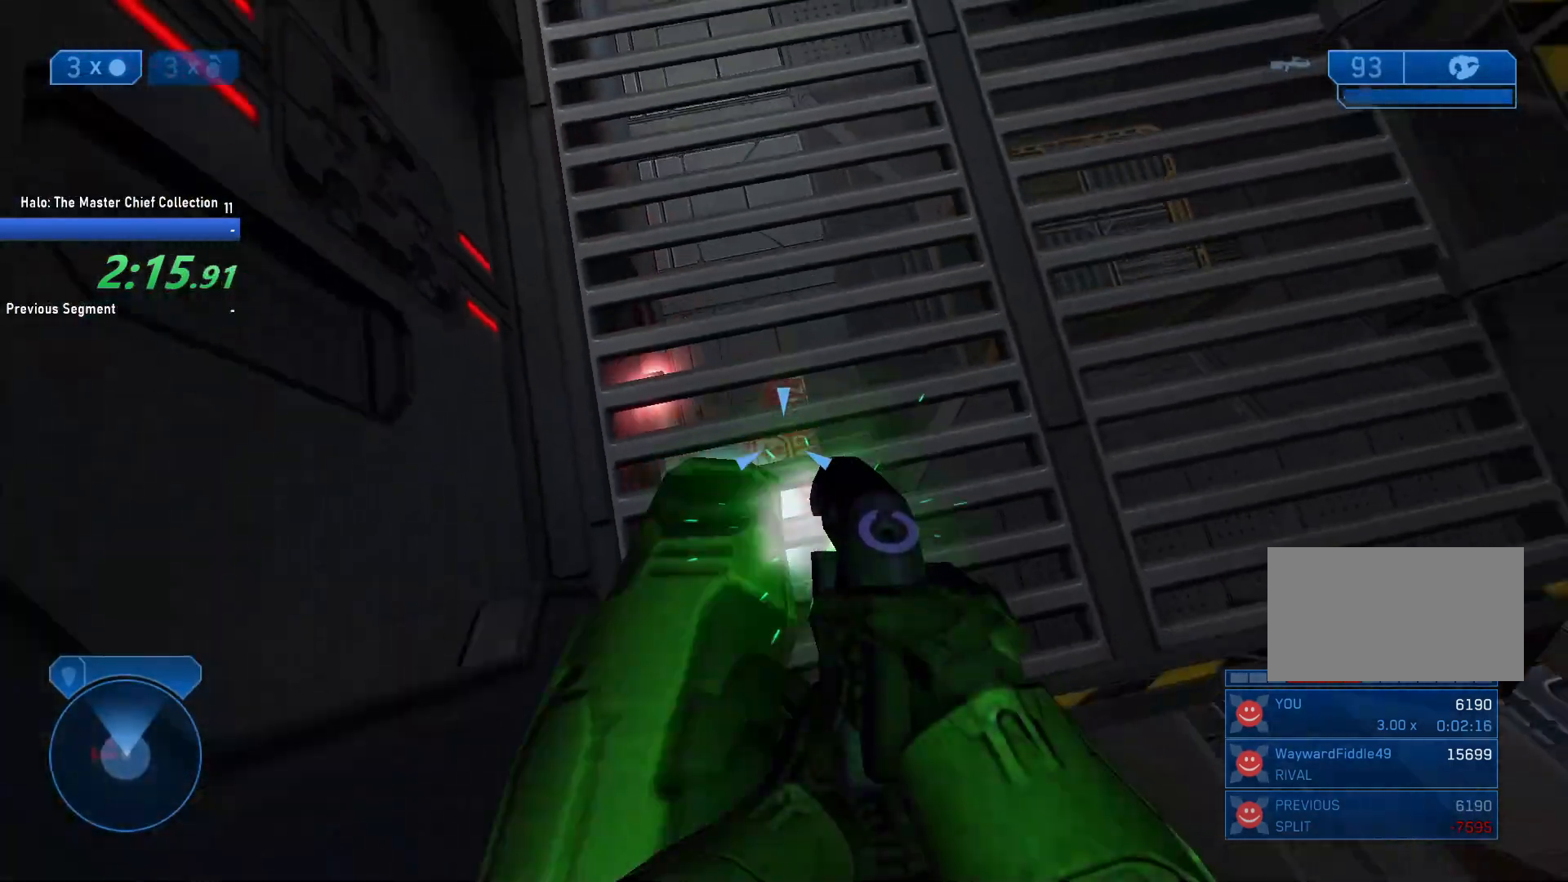
{"keys": ["s"], "mouse": ["left"], "events": [[217, "s", "up"], [450, "s", "down"]]}
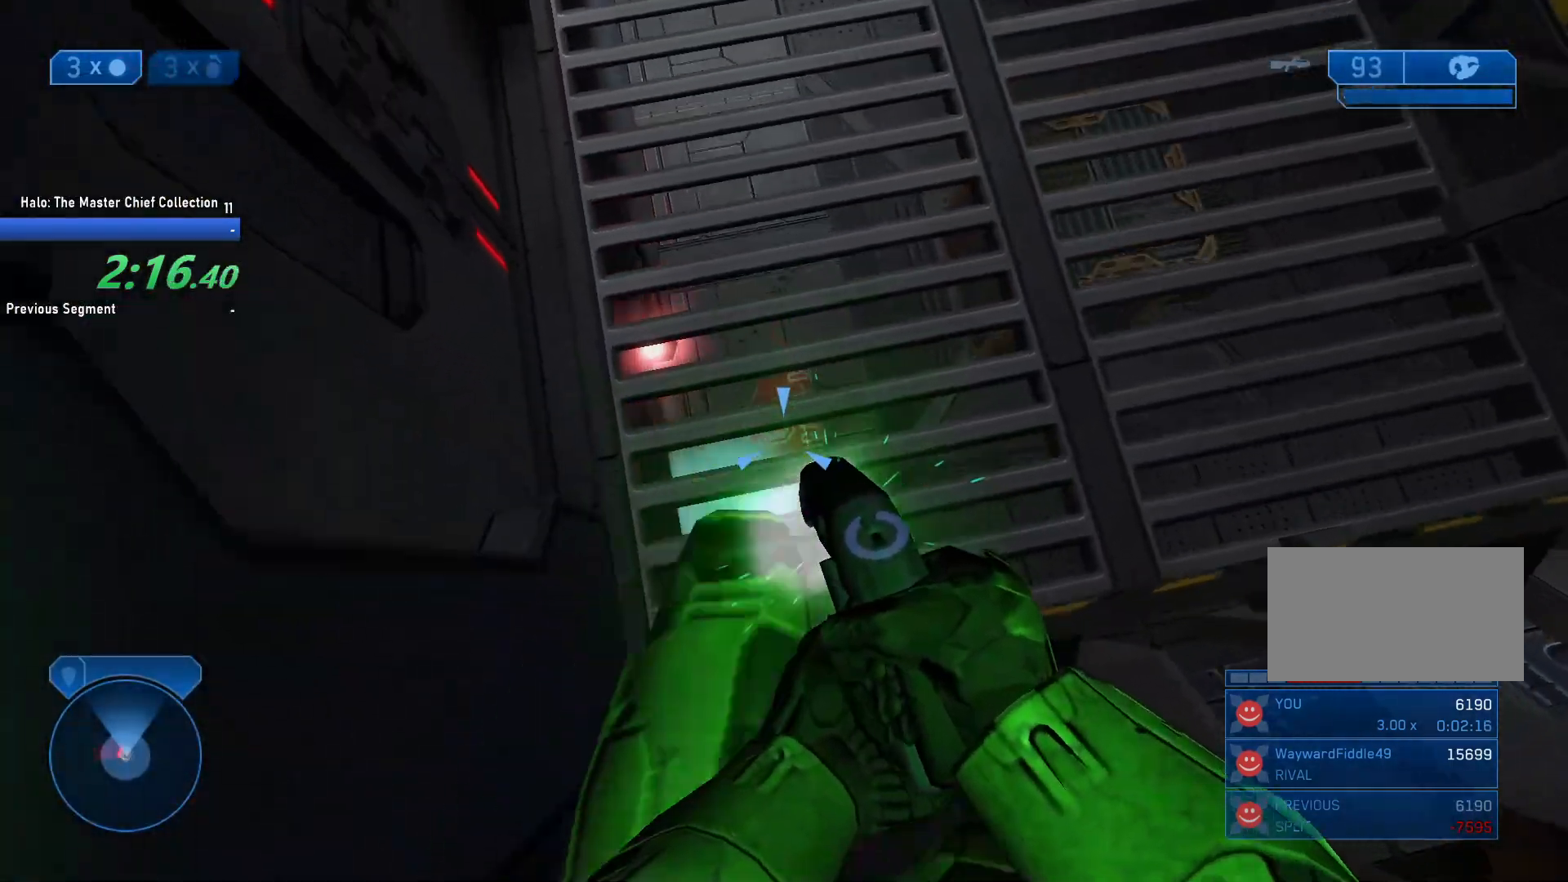
{"keys": [], "mouse": ["left"], "events": [[183, "s", "up"]]}
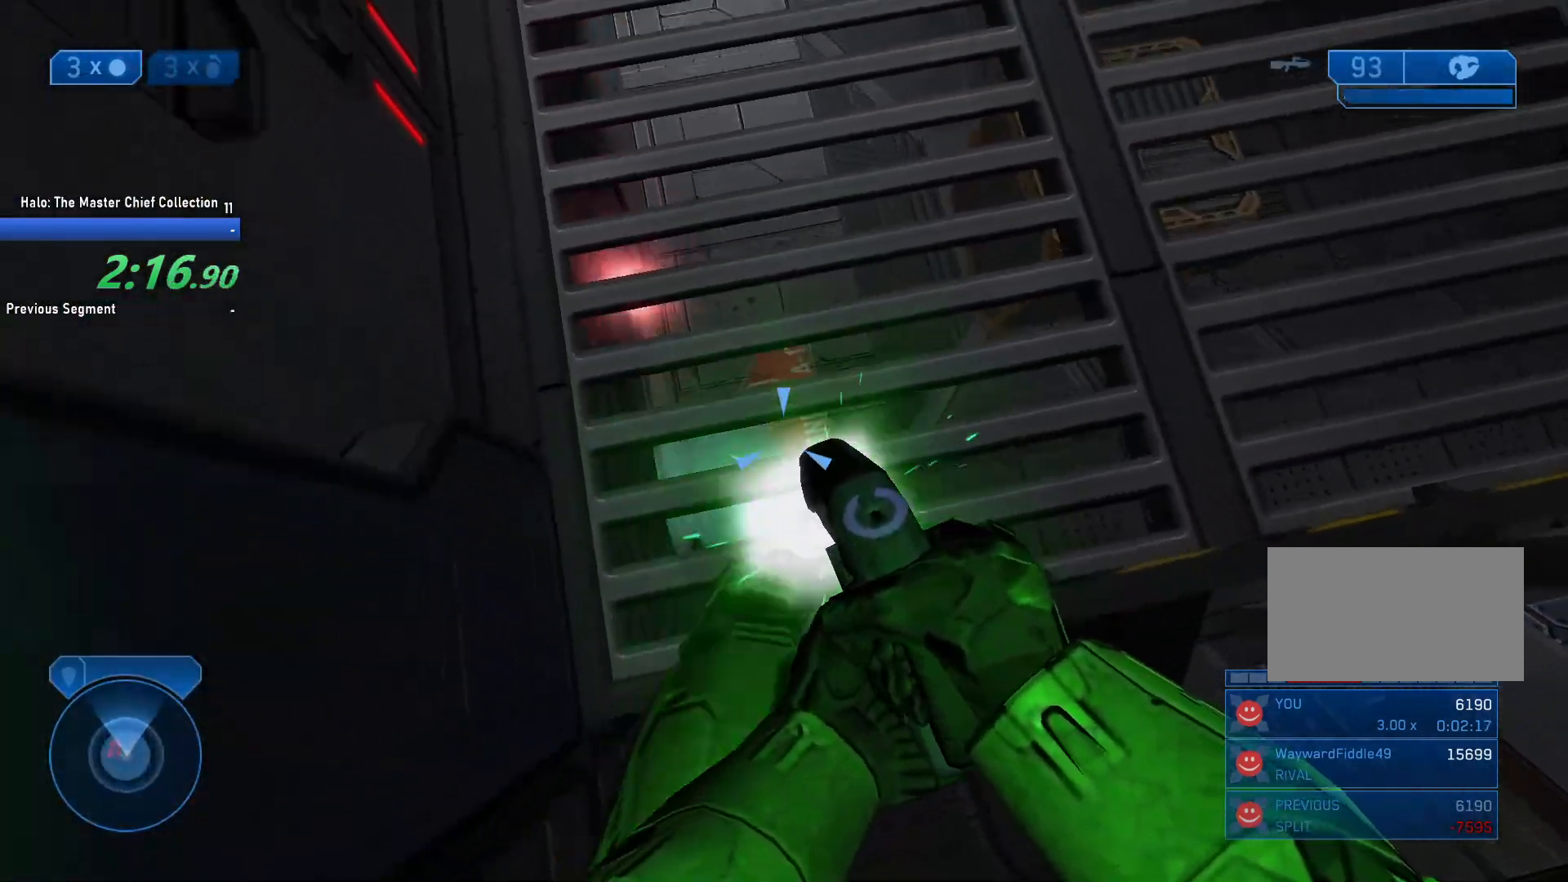
{"keys": [], "mouse": ["left"], "events": []}
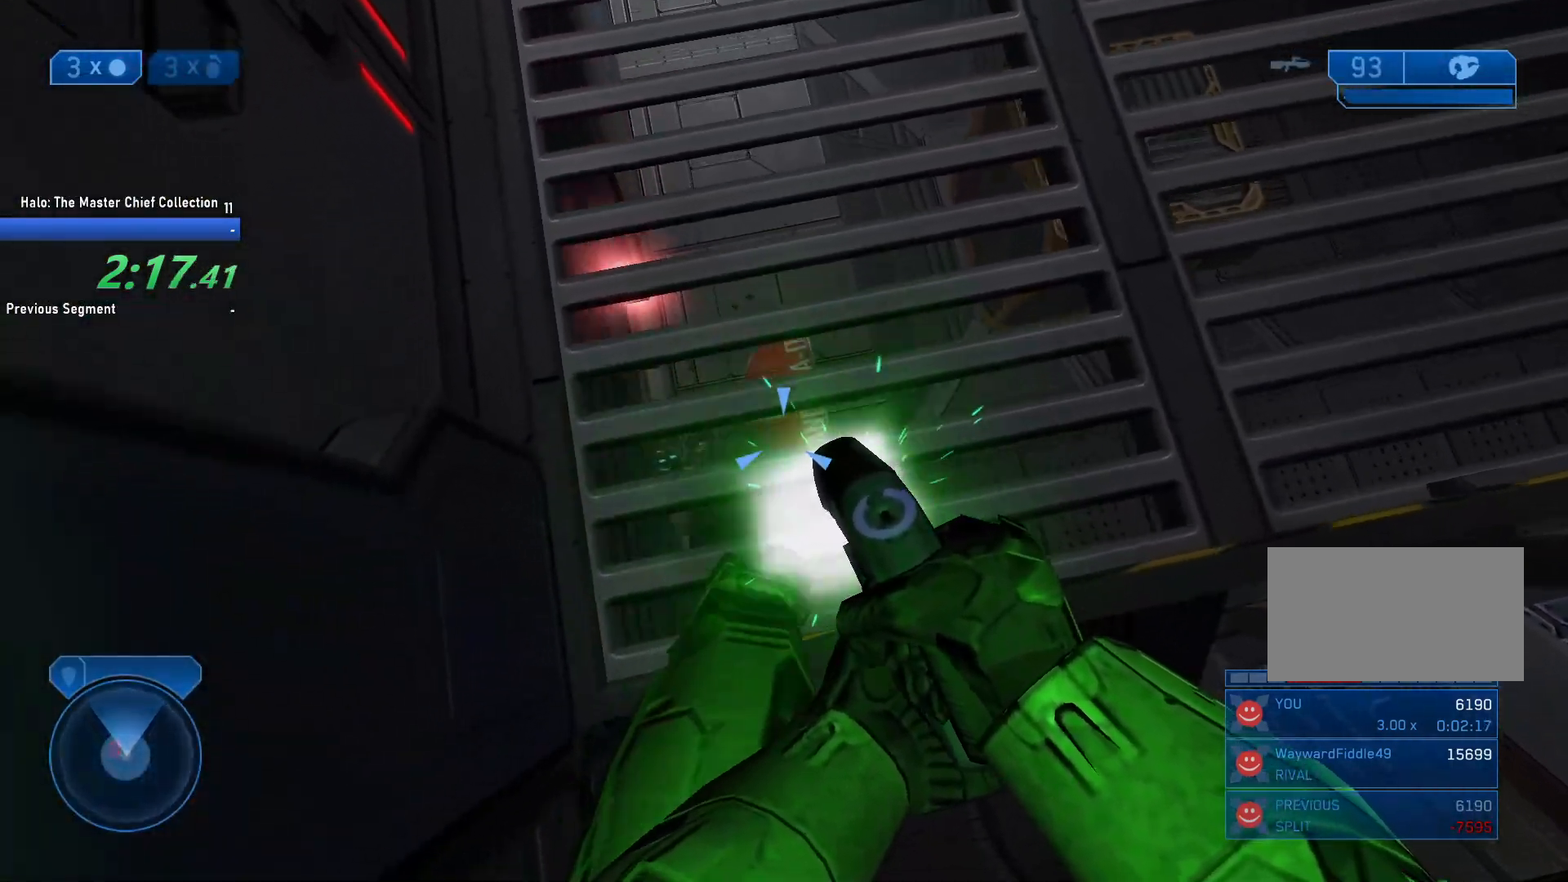
{"keys": [], "mouse": ["left"], "events": []}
________________________
Without the pictures, repeat the listing exactly as it reads.

**Solution to this problem:**
{"keys": ["s"], "mouse": ["left"], "events": [[217, "s", "up"], [450, "s", "down"]]}
{"keys": [], "mouse": ["left"], "events": [[183, "s", "up"]]}
{"keys": [], "mouse": ["left"], "events": []}
{"keys": [], "mouse": ["left"], "events": []}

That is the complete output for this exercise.